Они оба засмеялись. И вдруг ей захотелось расплакаться. Она минут пять просидела неподвижно, молча, пока он рассказывал «совершенно правдивое происшествие» из собственной жизни, и хотя дело касалось женщины, Женя слишком была занята тем, что делалось в ней самой, чтобы понять, что он ей говорит.
«Я его совсем не знаю. За что я люблю его? За его красоту? Но он, наверное, только одной мне кажется прекрасным, да и разве я могу любить кого-нибудь за красоту? Вон как он некрасиво ест, да и вообще, если бы он действительно был красавец, он бы уже давно был женат. Холостых красавцев не бывает. Я люблю его, может быть, за его внимание ко мне? Но где это внимание? Если он однажды спросил меня про пуговицы этого платья, то ведь это еще не доказывает, что он запомнил самое меня. Я люблю его за все. За эту грубость, за кажущуюся его подлость, за разбойный смех, за хамство некоторых движений»…
— Я должен вам признаться, Женечка, я тоже никогда ни с кем не целовался, — и он сделал преступное лицо. — Времени не было. Что другое было, а вот насчет поцелуев — все как-то не успевал. Вообще, я всегда спешил ужасно. И знаете, что я вам скажу: когда мне было шестнадцать лет, то был один будильник, у кухарки в комнате, тикал безбожно громко. Ведь так я и не удосужился рассмотреть: комод там был, или подоконник, или просто полка какая-нибудь — ей Богу! Жизнь коротка, а дела много.
«А что, если это и есть предел возможного счастья, — думалось ей, — и лучше этих минут не будет никогда, никогда?»

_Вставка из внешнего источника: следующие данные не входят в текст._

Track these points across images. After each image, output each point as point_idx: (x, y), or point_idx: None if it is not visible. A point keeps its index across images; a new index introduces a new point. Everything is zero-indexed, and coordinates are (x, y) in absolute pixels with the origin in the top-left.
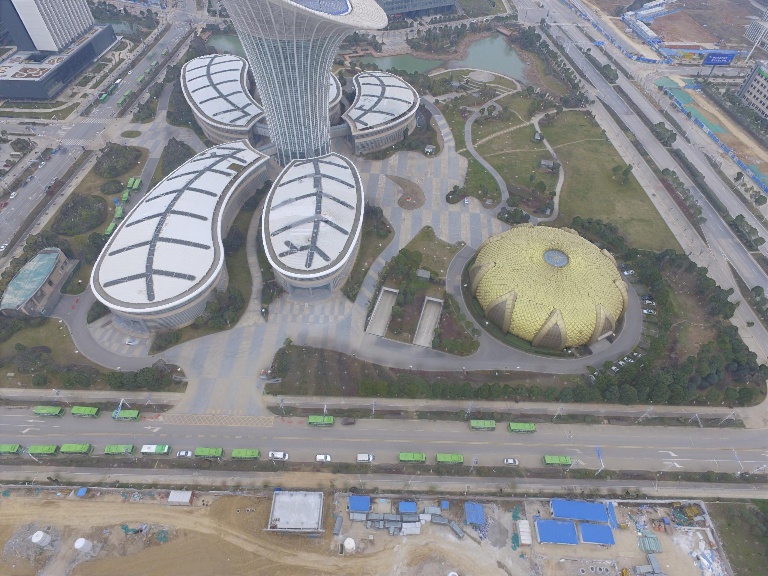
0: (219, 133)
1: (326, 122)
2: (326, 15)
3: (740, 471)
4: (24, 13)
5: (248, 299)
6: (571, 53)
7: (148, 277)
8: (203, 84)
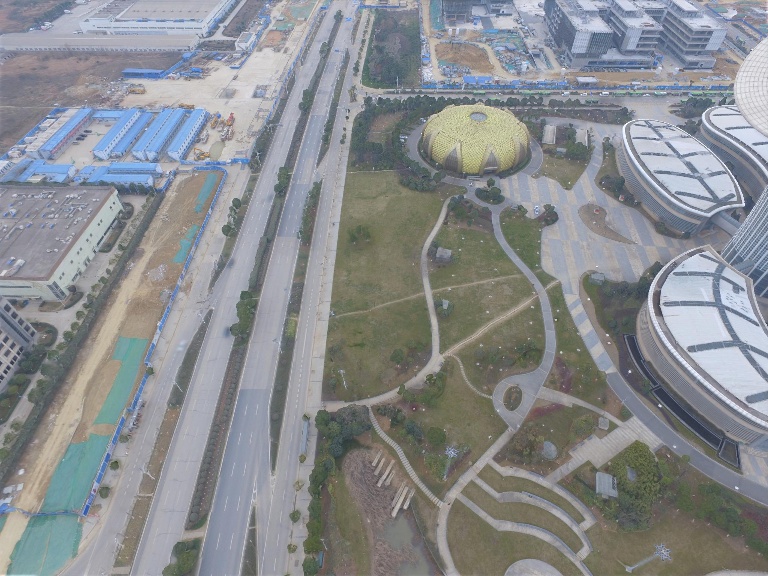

— Вы знаете, что сейчас было бы самое интересное? — сказал Алексей Георгиевич, — пойдемте куда-нибудь. Пойдемте хоть к вам в кинематограф. Возьмем самые дорогие места.
— Нет, зачем же в кинематограф. Да и поздно. Да и картина там сегодня так себе.
— Ну так поедем на выставку. Я еще не был на Выставке. А вы были?
— Я ходила с тетей, но почти ничего не видела.
— С тетей. А сегодня пойдете с дядей. Только тоже ничего не увидите.
Это было осенью, в год Всемирной Выставки, той самой, которая так исказила на несколько месяцев Париж и исчезла, не оставив ни эпохи, ни памятника, не оставив в памяти большинства людей ничего, кроме обилия и беспорядка света, предметов и толпы.
Когда они взошли на мост, в густой, пружинившей с четырех сторон толпе (Асташев вел Женю под руку, чтобы не потеряться), и над ними, в лунном сентябрьском небе, длительно и текуче рассыпался залп фейерверка, была уже ночь, и это празднество, которое больше поражало зрителей, чем их заражало, уже клонилось к концу. Под мостом была тяжелая, лиловая от световых фонтанов Сена, где дрожали, меркли, вспыхивали и качались огни; с берегов ввысь неслись ракеты, разрывались, разлетались детскими воздушными шарами в глубокой, черной высоте; тысячи шаров млечным путем текли по небу, пропадали, последние становились похожи цветом и размером на плывущий мимо них месяц. С Эйфелевой башни ревела металлическая музыка, хор голосов, орган, от звуков которого рябило в глазах; сирена рыдала вдалеке, и опять сыпалось в небо, потеряв верх и низ, золото римских свечей, и падало в темноту плывущего, заблудившегося облака.
Все качалось — вода под мостом, толпа на берегу, воздух, пронзенный светом; плакал потерявшийся ребенок, прижатый к перилам моста; городовой пробирался к нему сквозь толщу шатающихся тел. И Жене, дышащей дымом ракет и этой ревущей откуда-то музыкой, казалось, что все это, весь этот задуманный кем-то праздник на самом деле низринут в этот город, в этот вечер, таким, каким он должен был бы быть где-то, где нет ни печали, ни воздыханий, ни жаркой человеческой тесноты, ни обмана, ни разлуки, ни убожества картонной декорации пивного павильона, а есть только хорей собственного сердца, как моторная лодка несущегося по озеру счастливых слез.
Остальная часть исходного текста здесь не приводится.